[Saved data entries]
==================================================

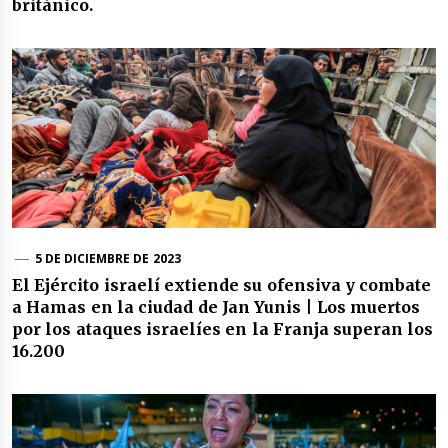
británico.
5 DE DICIEMBRE DE 2023
El Ejército israelí extiende su ofensiva y combate
a Hamas en la ciudad de Jan Yunis | Los muertos
por los ataques israelíes en la Franja superan los
16.200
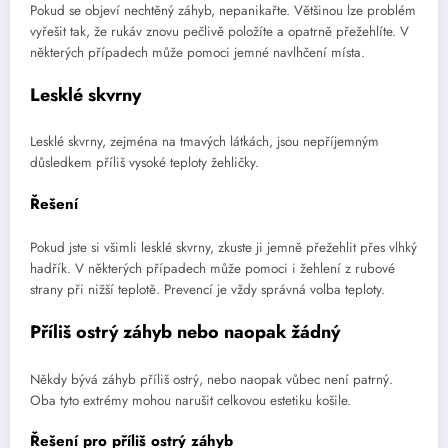
Pokud se objeví nechtěný záhyb, nepanikařte. Většinou lze problém
vyřešit tak, že rukáv znovu pečlivě položíte a opatrně přežehlíte. V
některých případech může pomoci jemné navlhčení místa.
Lesklé skvrny
Lesklé skvrny, zejména na tmavých látkách, jsou nepříjemným
důsledkem příliš vysoké teploty žehličky.
Řešení
Pokud jste si všimli lesklé skvrny, zkuste ji jemně přežehlit přes vlhký
hadřík. V některých případech může pomoci i žehlení z rubové
strany při nižší teplotě. Prevencí je vždy správná volba teploty.
Příliš ostrý záhyb nebo naopak žádný
Někdy bývá záhyb příliš ostrý, nebo naopak vůbec není patrný.
Oba tyto extrémy mohou narušit celkovou estetiku košile.
Řešení pro příliš ostrý záhyb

==================================================

• _EXERCISE BRIEF_:
Produce an exact copy of the lines from the line containing "por los ataques" through the last line of the records, with no pictures and no other text.

• _RESPONSE_:
por los ataques israelíes en la Franja superan los
16.200
Pokud se objeví nechtěný záhyb, nepanikařte. Většinou lze problém
vyřešit tak, že rukáv znovu pečlivě položíte a opatrně přežehlíte. V
některých případech může pomoci jemné navlhčení místa.
Lesklé skvrny
Lesklé skvrny, zejména na tmavých látkách, jsou nepříjemným
důsledkem příliš vysoké teploty žehličky.
Řešení
Pokud jste si všimli lesklé skvrny, zkuste ji jemně přežehlit přes vlhký
hadřík. V některých případech může pomoci i žehlení z rubové
strany při nižší teplotě. Prevencí je vždy správná volba teploty.
Příliš ostrý záhyb nebo naopak žádný
Někdy bývá záhyb příliš ostrý, nebo naopak vůbec není patrný.
Oba tyto extrémy mohou narušit celkovou estetiku košile.
Řešení pro příliš ostrý záhyb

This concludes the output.